All numbers are real wrk runs against published Hyperion configs. Hyperion ships with default-ON structured access logs; Puma comparisons use Puma defaults (no per-request log emission). Each section is stamped with the Hyperion version it was measured against — newer versions (1.3.0+ --async-io, 1.4.0+ TLS h1 inline, 1.4.1+ Metrics fiber-key fix) preserve or improve these numbers; we re-run the headline configs each release and have not seen regressions on these workloads.

Hello-world Rack app

bench/hello.ru, single worker, parity threads (-t 5 vs Puma -t 5:5), 4 wrk threads / 100 connections / 15s, macOS arm64 / Ruby 3.3.3, Hyperion 1.2.0:

r/s p99 tail vs Hyperion
Hyperion 1.2.0 (default, logs ON) 22,496 502 µs
Falcon 0.55.3 --count 1 22,199 5.36 ms 11× worse
Puma 7.1.0 -t 5:5 20,400 422.85 ms 845× worse

Hyperion: 1.10× Puma throughput, parity with Falcon on throughput, ~10× lower p99 than Falcon and ~845× lower than Puma — while emitting structured JSON access logs the others don't.

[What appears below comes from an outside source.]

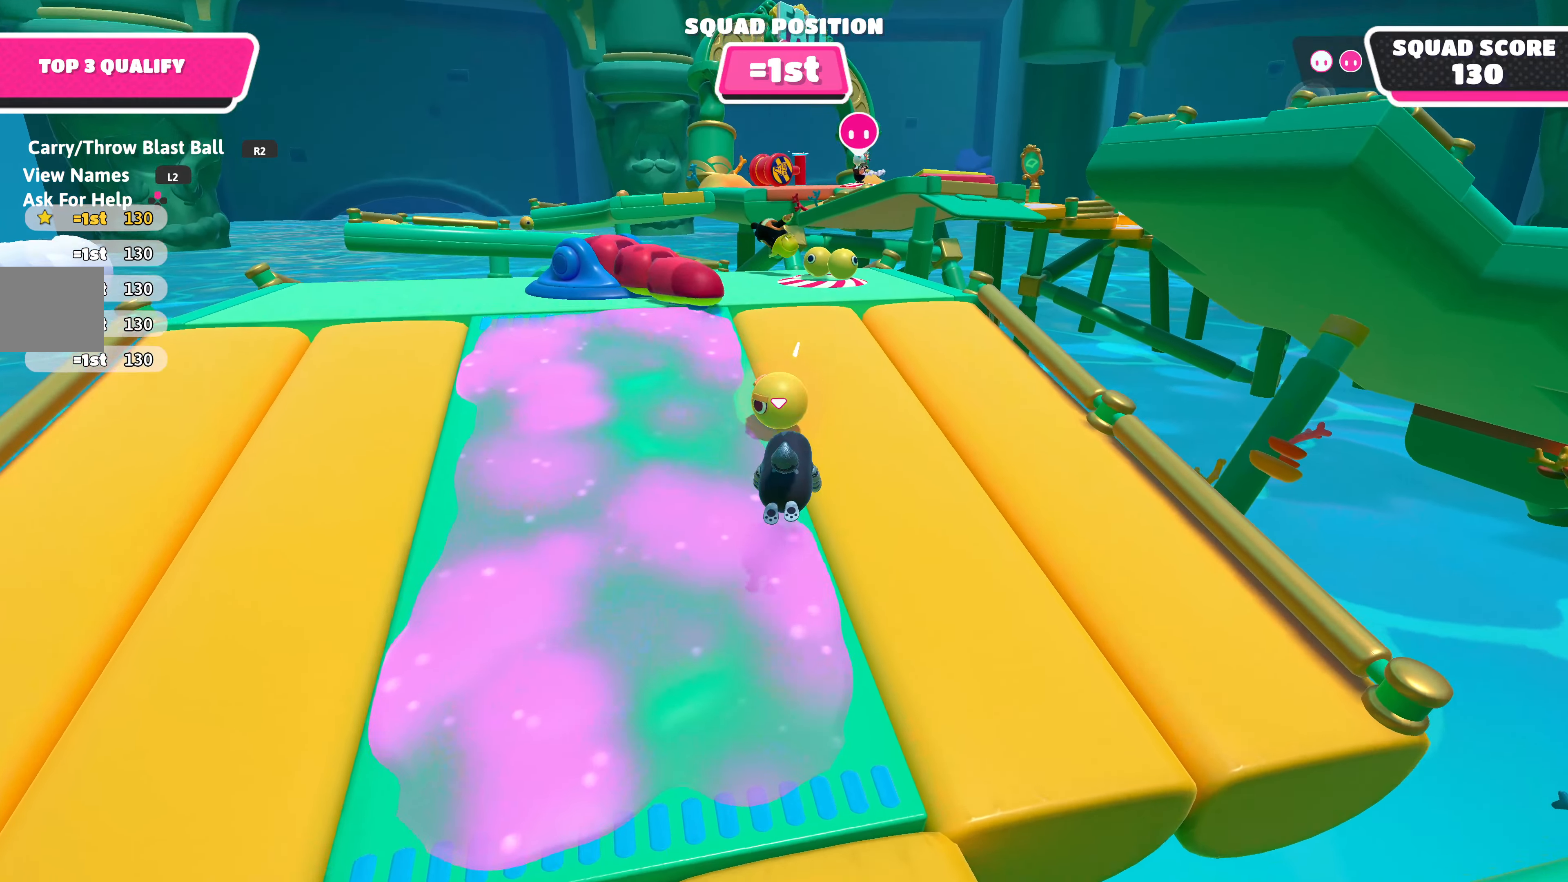
{"buttons": [], "left_stick": "center", "right_stick": "center", "events": []}
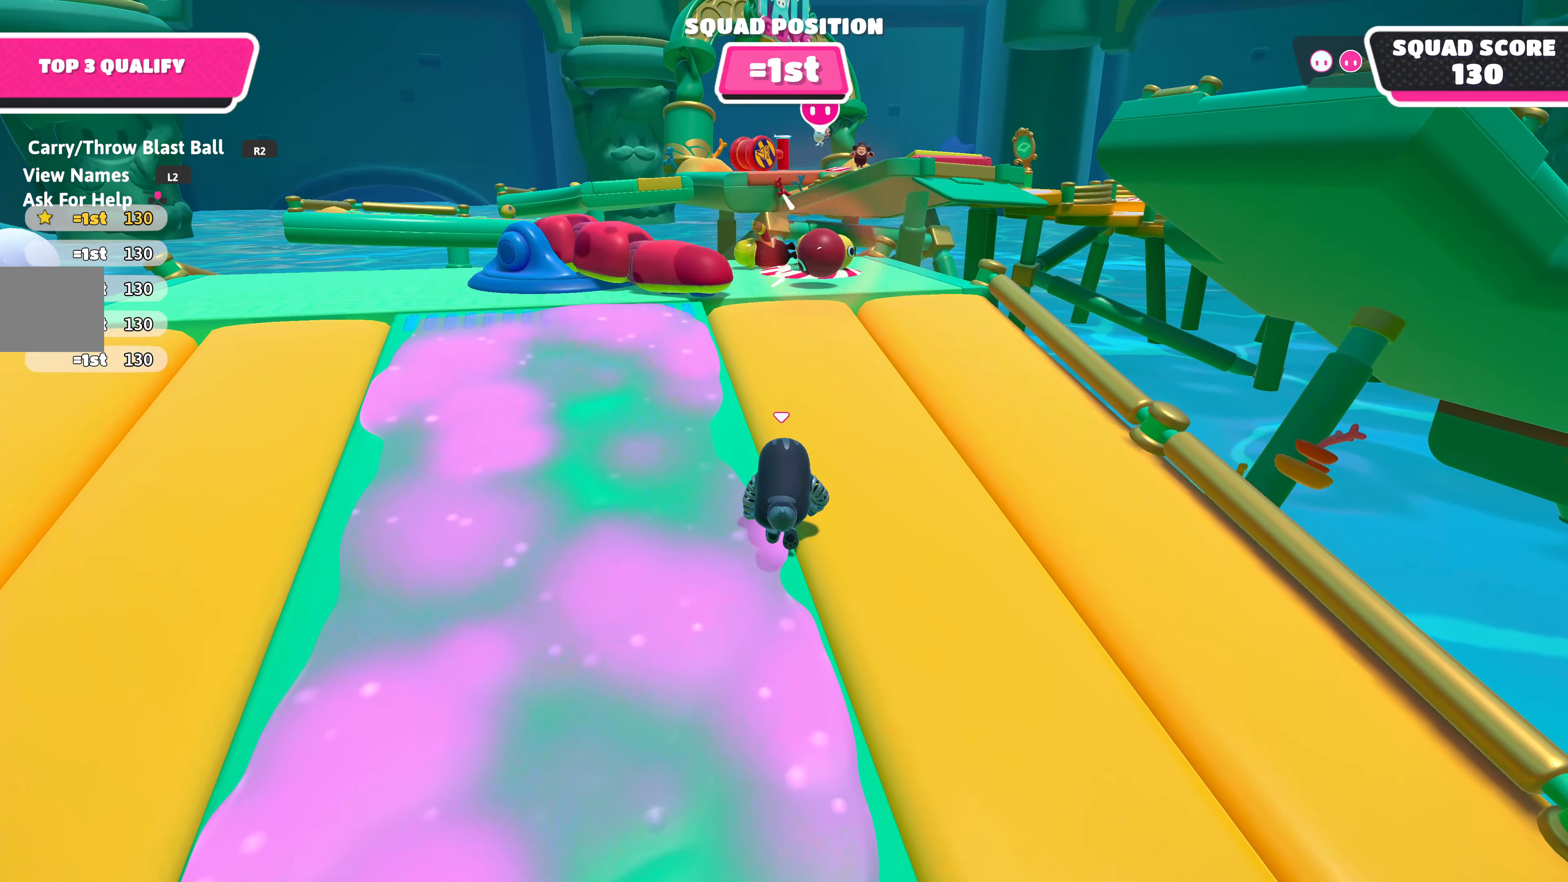
{"buttons": [], "left_stick": "center", "right_stick": "center", "events": []}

Production cluster config (-w 4)

Same bench app, -w 4 cluster, parity threads (-t 5 everywhere), 4 wrk threads / 200 connections / 15s, macOS arm64:

r/s p99 tail vs Hyperion
Falcon --count 4 48,197 4.84 ms 5.9× worse
Hyperion -w 4 -t 5 40,137 825 µs
Puma -w 4 -t 5:5 34,793 177.76 ms 215× worse (1 timeout)

Falcon edges Hyperion ~20% on raw rps at -w 4 on macOS hello-world. Hyperion still leads on tail latency by 5.9× over Falcon and 215× over Puma, and beats Puma on throughput by 1.15×. On Linux production-config and DB-backed workloads (below) Hyperion takes the rps lead too — the macOS hello-world advantage to Falcon disappears once the workload includes any actual work or the kernel is Linux.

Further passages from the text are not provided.